_Collected material_
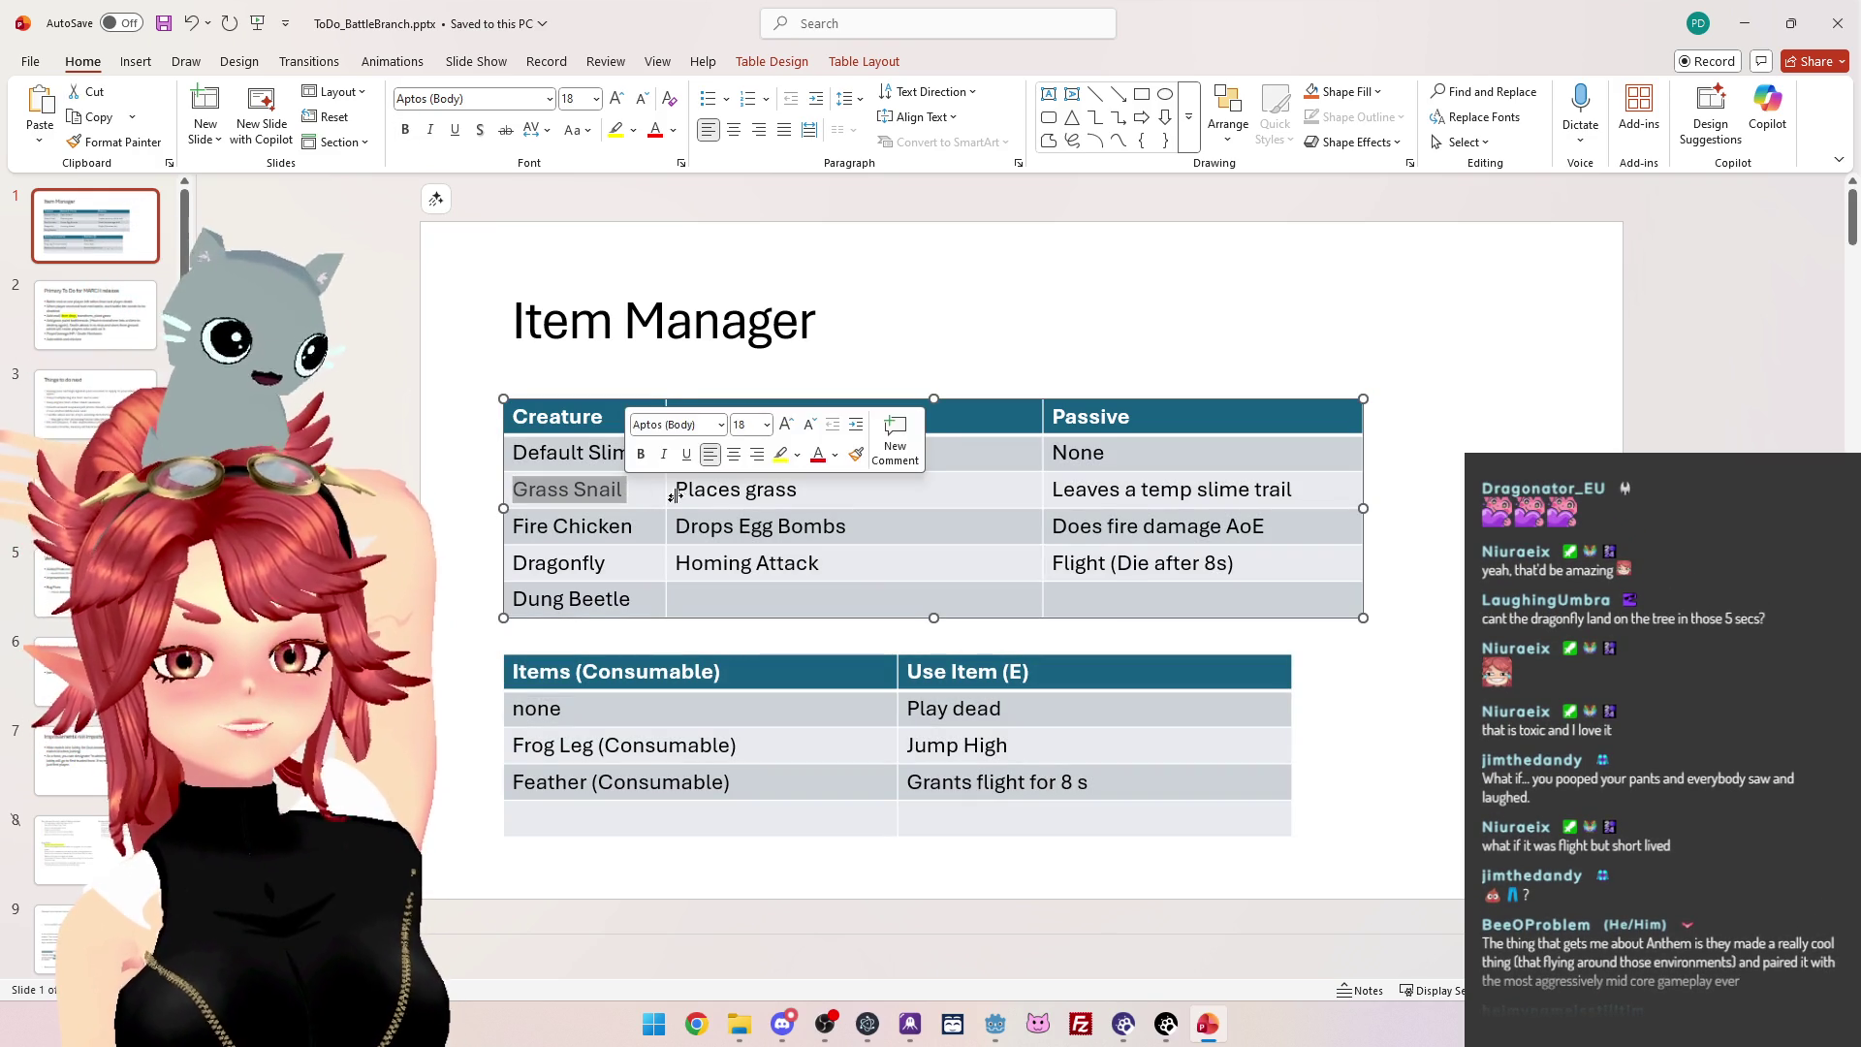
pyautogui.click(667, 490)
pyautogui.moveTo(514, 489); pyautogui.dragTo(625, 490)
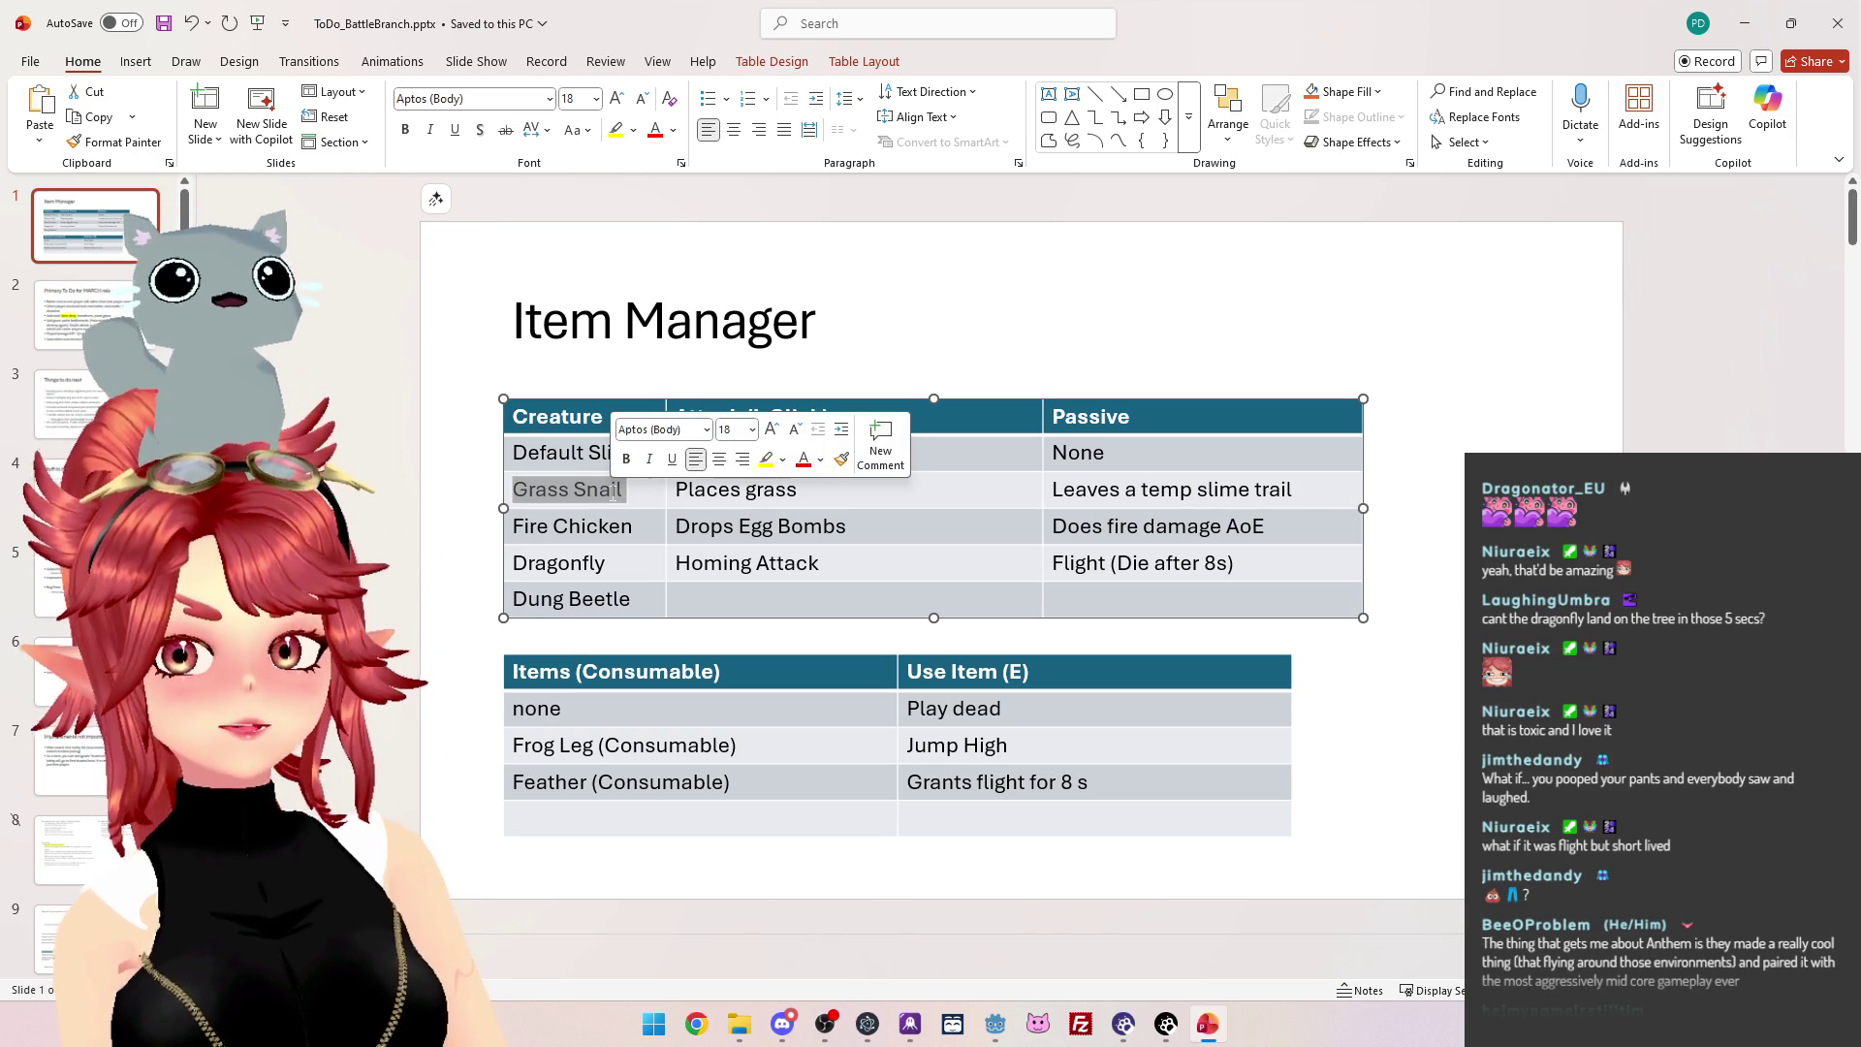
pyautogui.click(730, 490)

_What you are asked to do_
Without the pictures, retype all of the data above exactly.

_Solved exercise_
pyautogui.click(667, 490)
pyautogui.moveTo(514, 489); pyautogui.dragTo(625, 490)
pyautogui.click(730, 490)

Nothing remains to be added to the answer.